Tribunal de Contas da União busca reajuste em adicionais de servidores
O Tribunal de Contas da União (TCU) enviou ao Congresso Nacional um projeto de lei que visa aumentar em até 40% as gratificações destinadas a servidores que ocupam cargos de confiança e funções de chefia na instituição. A proposta surge em um momento em que o próprio TCU manteve o pagamento integral dessas verbas, conhecidas como “penduricalhos”, a servidores da Câmara dos Deputados, do Senado Federal e da própria Corte, mesmo quando a remuneração ultrapassa o teto constitucional. A iniciativa, assinada pelo presidente do TCU, ministro Vital do Rêgo, detalha a atualização de valores para as oito faixas de gratificação existentes, com a maior delas (FC-8) podendo saltar de R$ 8.987,39 para R$ 12.132,98 e a menor (FC-1) de R$ 1.554,42 para R$ 2.176,01. Atualmente, o TCU conta com 913 funções de confiança distribuídas entre esses níveis, sendo a FC-3 a que concentra o maior número de postos, com 297 cargos.

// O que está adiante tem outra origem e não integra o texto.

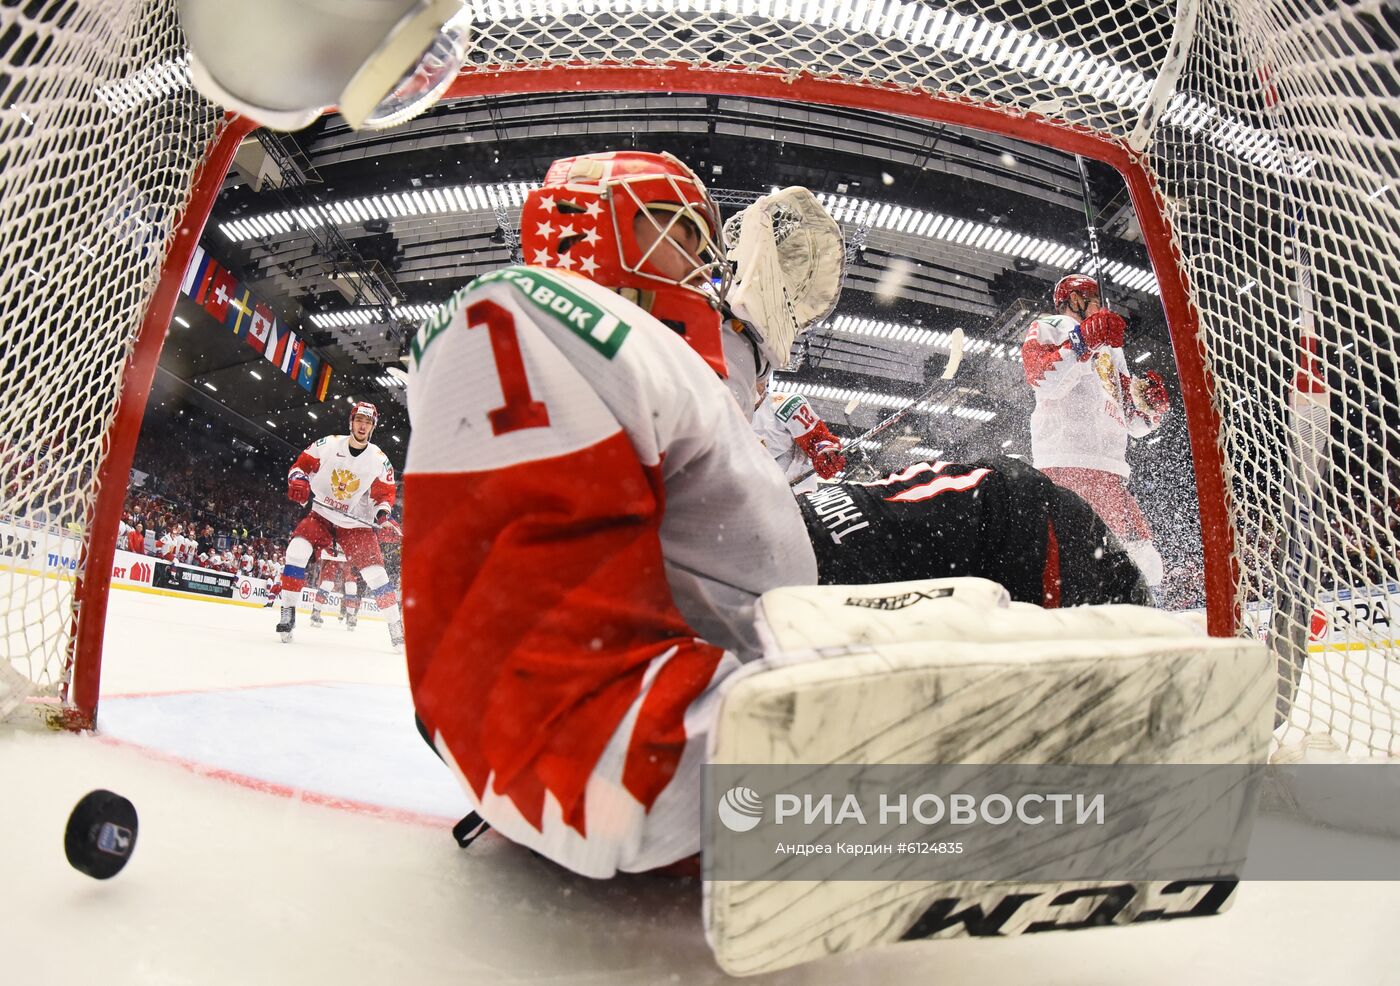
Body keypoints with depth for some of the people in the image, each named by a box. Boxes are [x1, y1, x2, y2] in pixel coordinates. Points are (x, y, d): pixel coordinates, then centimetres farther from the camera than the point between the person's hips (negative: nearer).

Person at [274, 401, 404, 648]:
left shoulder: (379, 460, -6)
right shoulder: (328, 445, -8)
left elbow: (387, 492, 2)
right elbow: (301, 463, 0)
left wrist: (383, 510, -18)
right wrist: (298, 481, -21)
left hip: (356, 524, 0)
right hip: (321, 515, 0)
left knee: (375, 571, -9)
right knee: (297, 550, -24)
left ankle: (396, 625, 4)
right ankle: (288, 613, -12)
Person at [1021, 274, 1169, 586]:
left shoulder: (1110, 350, 35)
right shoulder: (1046, 329, 13)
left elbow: (1134, 423, 30)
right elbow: (1042, 380, -10)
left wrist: (1150, 406, 9)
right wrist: (1084, 342, -18)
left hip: (1109, 466, 8)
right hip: (1065, 461, -8)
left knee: (1142, 557, -2)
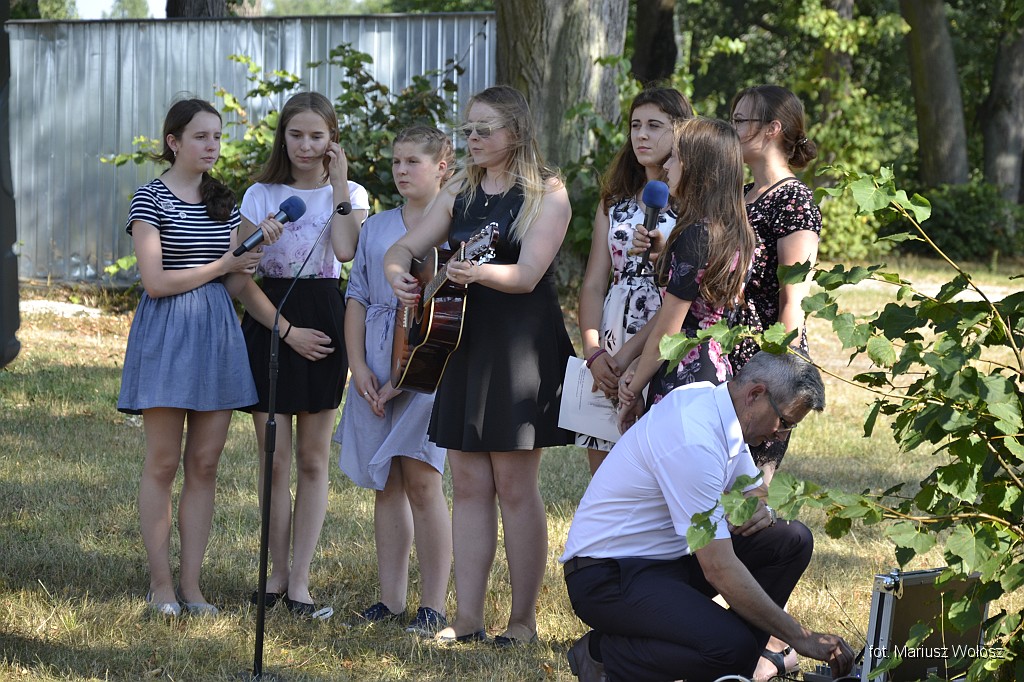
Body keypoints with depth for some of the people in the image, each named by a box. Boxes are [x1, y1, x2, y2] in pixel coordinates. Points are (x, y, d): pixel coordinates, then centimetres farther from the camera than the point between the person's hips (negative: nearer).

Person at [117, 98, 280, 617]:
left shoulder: (224, 202, 13)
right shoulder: (151, 199, -5)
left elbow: (234, 286, 10)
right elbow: (155, 281, -13)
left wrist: (255, 253, -9)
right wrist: (222, 266, -8)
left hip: (217, 334, 5)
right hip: (166, 334, -5)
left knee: (205, 463, 4)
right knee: (163, 463, -1)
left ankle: (191, 583, 8)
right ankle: (160, 584, 6)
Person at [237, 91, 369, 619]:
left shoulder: (347, 195, 4)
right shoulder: (261, 196, 2)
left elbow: (346, 249, -18)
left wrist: (339, 183, -14)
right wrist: (287, 330, -12)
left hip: (323, 322, 0)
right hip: (268, 326, 0)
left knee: (313, 458, 2)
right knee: (274, 457, -1)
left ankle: (300, 582, 6)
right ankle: (278, 573, 11)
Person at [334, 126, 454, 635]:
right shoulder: (376, 227, 14)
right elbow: (357, 297, 15)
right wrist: (359, 368, 1)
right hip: (375, 366, 6)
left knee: (421, 480, -9)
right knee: (386, 484, 8)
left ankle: (433, 605, -4)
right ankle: (390, 599, 14)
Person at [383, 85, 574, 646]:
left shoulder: (546, 194, -6)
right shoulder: (459, 191, 12)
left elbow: (528, 274, -17)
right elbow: (406, 247, 9)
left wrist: (478, 272, -37)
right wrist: (398, 271, -14)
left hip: (521, 346, -6)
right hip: (463, 341, 6)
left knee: (514, 486, -4)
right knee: (468, 486, 5)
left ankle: (523, 621, 2)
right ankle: (468, 619, 8)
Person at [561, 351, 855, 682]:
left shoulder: (713, 402, 3)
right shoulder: (694, 442, -27)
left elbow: (754, 492, 19)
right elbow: (720, 570, -28)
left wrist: (764, 510, -8)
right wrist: (800, 637, -23)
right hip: (608, 577, -10)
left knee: (792, 540, -1)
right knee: (732, 647, -31)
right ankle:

A justificativa apresentada pelo TCU para o aumento proposto aponta que os valores atuais das gratificações estariam defasados em relação às responsabilidades exigidas dos ocupantes das funções e aos pagamentos efetuados em outros órgãos federais. O tribunal busca, com a atualização, reduzir as disparidades remuneratórias entre sua estrutura de funções de confiança e as de instituições como a Câmara, o Senado e o Poder Executivo. O projeto retoma uma proposta anterior que havia sido parcialmente vetada pelo presidente Luiz Inácio Lula da Silva (PT), sendo agora reapresentada após a superação do impedimento jurídico apontado na época. O objetivo é restabelecer a proporcionalidade entre a remuneração e as atribuições dos servidores.
Decisão recente permite pagamento de verbas acima do teto constitucional
A proposta de aumento nas gratificações acontece pouco tempo depois de o próprio TCU, em sessão no dia 15 de julho, ter decidido, por oito votos a um, que servidores da Câmara, do Senado e da Corte podem receber integralmente suas gratificações por direção e chefia, mesmo que a soma total de seus salários ultrapasse o teto constitucional. O limite remuneratório do funcionalismo público, que tem como referência o subsídio dos ministros do Supremo Tribunal Federal (STF), está atualmente em R$ 46.366,19. A decisão atendeu a uma solicitação do Sindicato dos Servidores do Poder Legislativo Federal e do Tribunal de Contas da União (Sindilegis), eliminando o chamado “abate-teto” para essas gratificações específicas.
O relator do caso, ministro Walton Alencar Rodrigues, inicialmente votou pelo não conhecimento da representação do sindicato, por entender que a entidade não possuía legitimidade para tal ação. No entanto, a maioria acompanhou a divergência aberta pelo presidente Vital do Rêgo, que reconheceu a admissibilidade do pedido e aprovou a nova interpretação sobre a aplicação do teto remuneratório. Essa decisão ganha relevância no contexto de outras manifestações recentes do STF sobre a incidência do limite remuneratório em parcelas pagas a membros do Judiciário, Ministério Público e Legislativo.
As informações foram reunidas a partir de dados divulgados pelo TCU.